From the records below, copy out the lines from the one containing "кофемашины в Санкт-Петербурге" up to and including the one containing "не утонуть в бытовых и правовых мелочах", keeping each line unchanged.
── Data shown ──
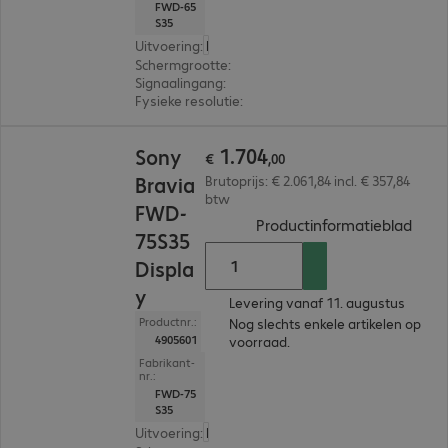
FWD-65
S35
Uitvoering
:
Europa
Schermgrootte
:
163,8 cm (64,5")
Signaalingang
:
4 x HDMI (digitaal)
Fysieke resolutie
:
3.840 x 2.160 4K UHD
€ 1.704,00
1
.
704
Sony
€
,
00
Bravia
Brutoprijs: € 2.061,84 incl. € 357,84
btw
FWD-
(
PDF,
Productinformatieblad
75S35
Displa
y
Levering vanaf 11. augustus
Productnr.:
Nog slechts enkele artikelen op
4905601
voorraad.
Fabrikant-
nr.:
FWD-75
S35
Uitvoering
:
Europa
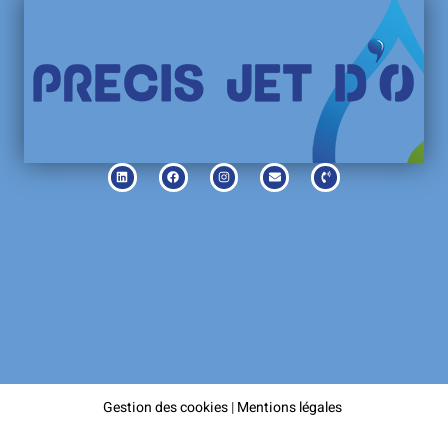
Gestion des cookies
|
Mentions légales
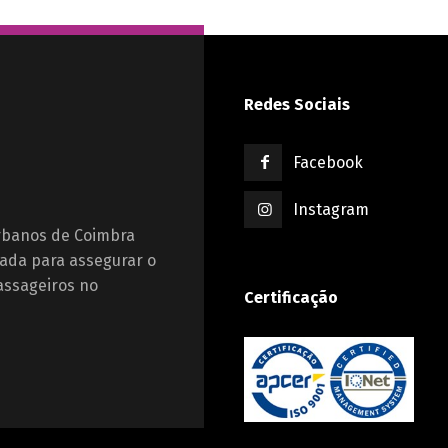
Redes Sociais
Facebook
Instagram
Urbanos de Coimbra
ada para assegurar o
assageiros no
Certificação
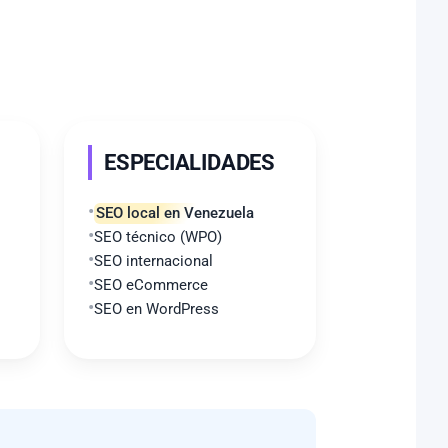
ESPECIALIDADES
SEO local en Venezuela
SEO técnico (WPO)
SEO internacional
SEO eCommerce
SEO en WordPress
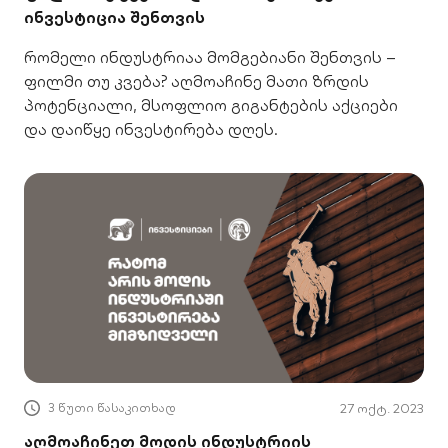
ინვესტიცია შენთვის
რომელი ინდუსტრიაა მომგებიანი შენთვის –
ფილმი თუ კვება? აღმოაჩინე მათი ზრდის
პოტენციალი, მსოფლიო გიგანტების აქციები
და დაიწყე ინვესტირება დღეს.
3 წუთი წასაკითხად
27 ოქტ. 2023
აღმოაჩინეთ მოდის ინდუსტრიის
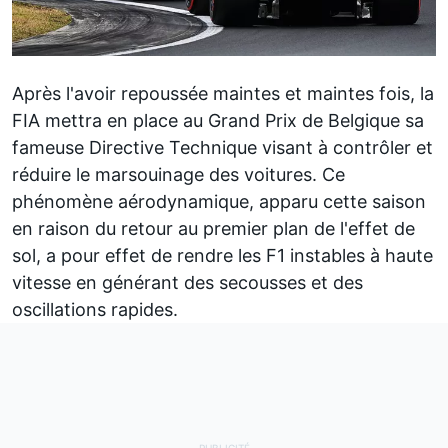
Après l'avoir repoussée maintes et maintes fois,
la
FIA mettra en place au Grand Prix de Belgique sa
fameuse Directive Technique
visant à contrôler et
réduire le marsouinage des voitures. Ce
phénomène aérodynamique, apparu cette saison
en raison du retour au premier plan de l'effet de
sol, a pour effet de rendre les F1 instables à haute
vitesse en générant des secousses et des
oscillations rapides.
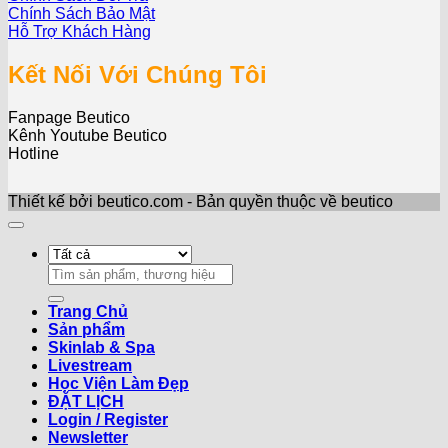
Chính Sách Bảo Mật
Hỗ Trợ Khách Hàng
Kết Nối Với Chúng Tôi
Fanpage Beutico
Kênh Youtube Beutico
Hotline
Thiết kế bởi beutico.com - Bản quyền thuộc về beutico
Search
for:
Trang Chủ
Sản phẩm
Skinlab & Spa
Livestream
Học Viện Làm Đẹp
ĐẶT LỊCH
Login / Register
Newsletter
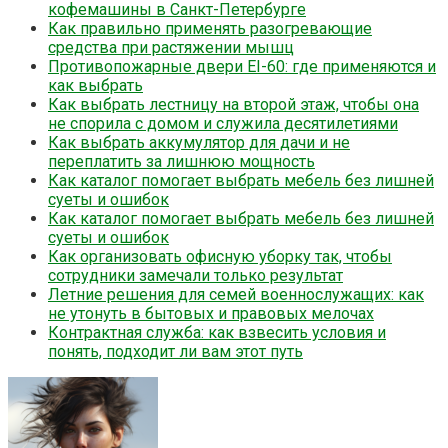
кофемашины в Санкт-Петербурге
Как правильно применять разогревающие
средства при растяжении мышц
Противопожарные двери EI-60: где применяются и
как выбрать
Как выбрать лестницу на второй этаж, чтобы она
не спорила с домом и служила десятилетиями
Как выбрать аккумулятор для дачи и не
переплатить за лишнюю мощность
Как каталог помогает выбрать мебель без лишней
суеты и ошибок
Как каталог помогает выбрать мебель без лишней
суеты и ошибок
Как организовать офисную уборку так, чтобы
сотрудники замечали только результат
Летние решения для семей военнослужащих: как
не утонуть в бытовых и правовых мелочах
Контрактная служба: как взвесить условия и
понять, подходит ли вам этот путь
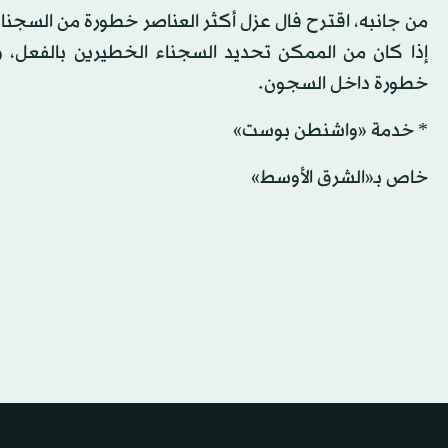
من جانبه، اقترح فال عزل أكثر العناصر خطورة من السجناء
إذا كان من الممكن تحديد السجناء الخطيرين بالفعل، و
خطورة داخل السجون.
* خدمة «واشنطن بوست»
خاص بـ«الشرق الأوسط»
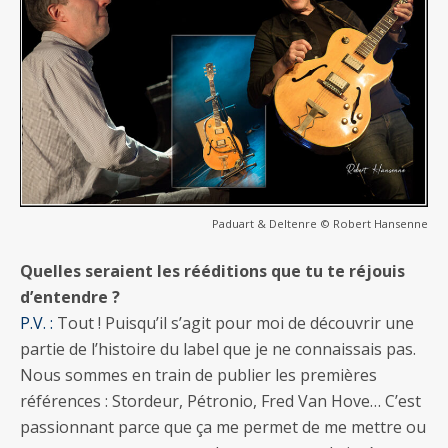
Paduart & Deltenre © Robert Hansenne
Quelles seraient les rééditions que tu te réjouis
d’entendre ?
P.V. :
Tout ! Puisqu’il s’agit pour moi de découvrir une
partie de l’histoire du label que je ne connaissais pas.
Nous sommes en train de publier les premières
références : Stordeur, Pétronio, Fred Van Hove… C’est
passionnant parce que ça me permet de me mettre ou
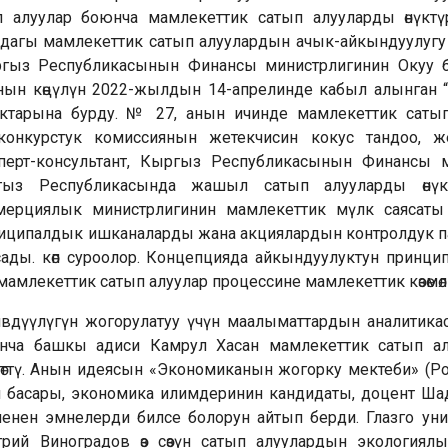
 алуулар боюнча мамлекеттик сатып алууларды өнүктү
дагы мамлекеттик сатып алуулардын ачык-айкындуулугу 
Кыргыз Республикасынын Финансы министрлигинин Окуу 
н көңүлүн 2022-жылдын 14-апрелинде кабыл алынган “М
тарына бурду. № 27, анын ичинде мамлекеттик сатып
конкурстук комиссиянын жетекчисин кокус тандоо, жет
перт-консультант, Кыргыз Республикасынын Финансы м
ыз Республикасында жашыл сатып алууларды өнүкт
ерциялык министрлигинин мамлекеттик мүлк саясаты
ниципалдык ишканаларды жана акциялардын контролдук п
ады. көп суроолор. Концепцияда айкындуулуктун принци
млекеттик сатып алуулар процессине мамлекеттик көзөмөл
вдүүлүгүн жогорулатуу үчүн маалыматтардын аналитикас
нча башкы адиси Камрул Хасан мамлекеттик сатып а
сөттү. Анын идеясын «Экономиканын жогорку мектеби» (Р
ун басары, экономика илимдеринин кандидаты, доцент Ша
нен эмнелерди билсе болорун айтып берди. Глазго унив
ий Виноградов өз сөзүн сатып алуулардын экологиял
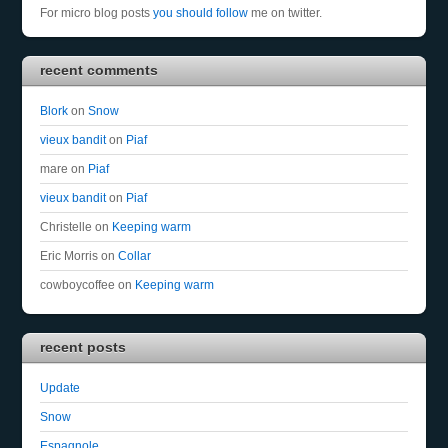
For micro blog posts
you should follow
me on twitter.
recent comments
Blork
on
Snow
vieux bandit
on
Piaf
mare
on
Piaf
vieux bandit
on
Piaf
Christelle
on
Keeping warm
Eric Morris
on
Collar
cowboycoffee
on
Keeping warm
recent posts
Update
Snow
Espagnole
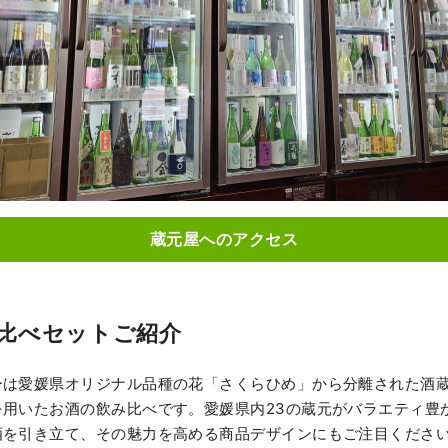
蔵元屋へのアクセス
比べセットご紹介
ーは愛媛県オリジナル品種の花「さくらひめ」から分離された酒
を用いたお酒の飲み比べです。愛媛県内23の蔵元がバラエティ豊
酒を引き立て、その魅力を高める商品デザインにもご注目くださ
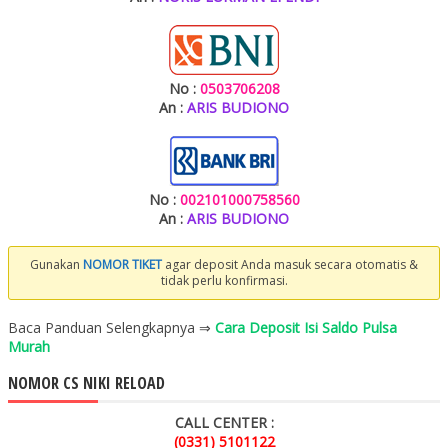
No :
0503706208
An :
ARIS BUDIONO
No :
002101000758560
An :
ARIS BUDIONO
Gunakan
NOMOR TIKET
agar deposit Anda masuk secara otomatis &
tidak perlu konfirmasi.
Baca Panduan Selengkapnya ⇒
Cara Deposit Isi Saldo Pulsa
Murah
NOMOR CS NIKI RELOAD
CALL CENTER :
(0331) 5101122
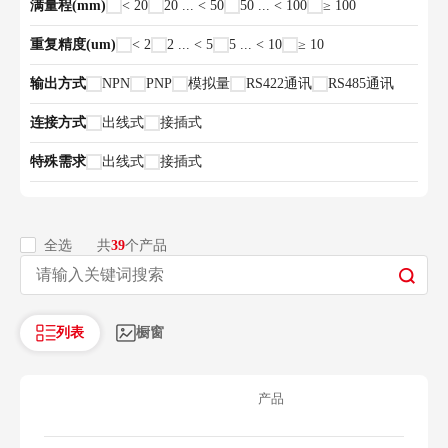
满量程(mm)
< 20
20 ... < 50
50 ... < 100
≥ 100
重复精度(um)
< 2
2 ... < 5
5 ... < 10
≥ 10
输出方式
NPN
PNP
模拟量
RS422通讯
RS485通讯
连接方式
出线式
接插式
特殊需求
出线式
接插式
全选
共
39
个产品
列表
橱窗
产品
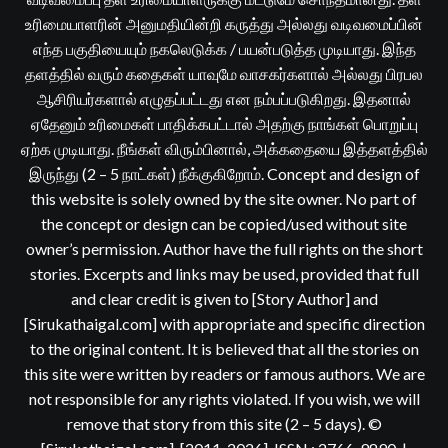
உரிமையாளரின் அனுமதியின்றி கருத்து அல்லது வடிவமைப்பின்
எந்த பகுதியையும் நகலெடுக்க / பயன்படுத்த முடியாது. இந்த
தளத்தில் வரும் கதைகள் யாவுமே வாசகர்களால் அல்லது பிரபல
ஆசிரியர்களால் எழுதப்பட்டது என நம்பப்படுகிறது. இதனால்
ஏதேனும் உரிமைகள் பாதிக்கபட்டால் அதற்கு நாங்கள் பொறுப்பு
ஏற்க முடியாது. நீங்கள் விரும்பினால், அக்கதையை இத்தளத்தில்
இருந்து (2 – 5 நாட்கள்) நீக்குகிறோம். Concept and design of
this website is solely owned by the site owner. No part of
the concept or design can be copied/used without site
owner’s permission. Author have the full rights on the short
stories. Excerpts and links may be used, provided that full
and clear credit is given to [Story Author] and
[Sirukathaigal.com] with appropriate and specific direction
to the original content. It is believed that all the stories on
this site were written by readers or famous authors. We are
not responsible for any rights violated. If you wish, we will
remove that story from this site (2 – 5 days). ©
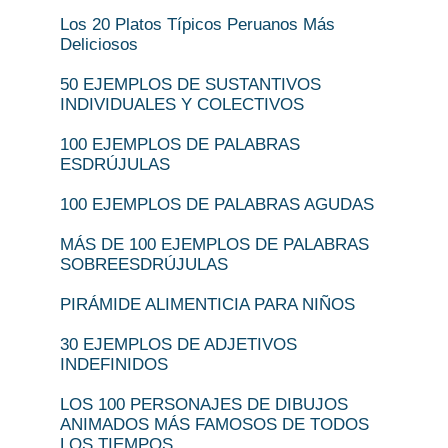
Los 20 Platos Típicos Peruanos Más
Deliciosos
50 EJEMPLOS DE SUSTANTIVOS
INDIVIDUALES Y COLECTIVOS
100 EJEMPLOS DE PALABRAS
ESDRÚJULAS
100 EJEMPLOS DE PALABRAS AGUDAS
MÁS DE 100 EJEMPLOS DE PALABRAS
SOBREESDRÚJULAS
PIRÁMIDE ALIMENTICIA PARA NIÑOS
30 EJEMPLOS DE ADJETIVOS
INDEFINIDOS
LOS 100 PERSONAJES DE DIBUJOS
ANIMADOS MÁS FAMOSOS DE TODOS
LOS TIEMPOS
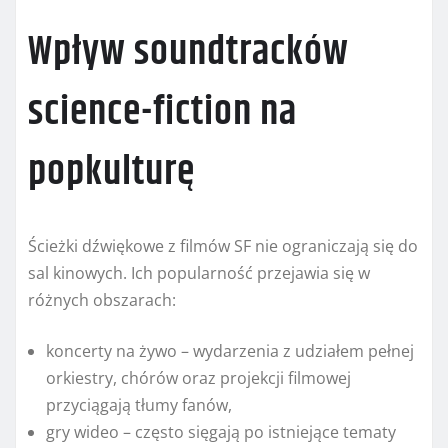
Wpływ soundtracków
science-fiction na
popkulturę
Ścieżki dźwiękowe z filmów SF nie ograniczają się do
sal kinowych. Ich popularność przejawia się w
różnych obszarach:
koncerty na żywo – wydarzenia z udziałem pełnej
orkiestry, chórów oraz projekcji filmowej
przyciągają tłumy fanów,
gry wideo – często sięgają po istniejące tematy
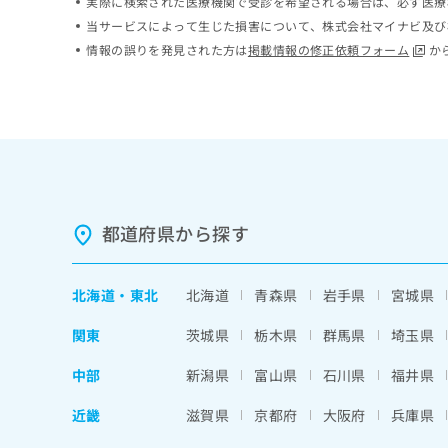
実際に検索された医療機関で受診を希望される場合は、必ず医療
ち
み
当サービスによって生じた損害について、株式会社マイナビ及び
ら
は
情報の誤りを発見された方は
掲載情報の修正依頼フォーム
か
こ
ち
そ
ら
の
他
の
お
問
い
都道府県から探す
合
わ
せ
は
北海道
・
東北
北海道
青森県
岩手県
宮城県
こ
ち
関東
茨城県
栃木県
群馬県
埼玉県
ら
中部
新潟県
富山県
石川県
福井県
近畿
滋賀県
京都府
大阪府
兵庫県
───
### Solved problem
кофемашины в Санкт-Петербурге
Как правильно применять разогревающие
средства при растяжении мышц
Противопожарные двери EI-60: где применяются и
как выбрать
Как выбрать лестницу на второй этаж, чтобы она
не спорила с домом и служила десятилетиями
Как выбрать аккумулятор для дачи и не
переплатить за лишнюю мощность
Как каталог помогает выбрать мебель без лишней
суеты и ошибок
Как каталог помогает выбрать мебель без лишней
суеты и ошибок
Как организовать офисную уборку так, чтобы
сотрудники замечали только результат
Летние решения для семей военнослужащих: как
не утонуть в бытовых и правовых мелочах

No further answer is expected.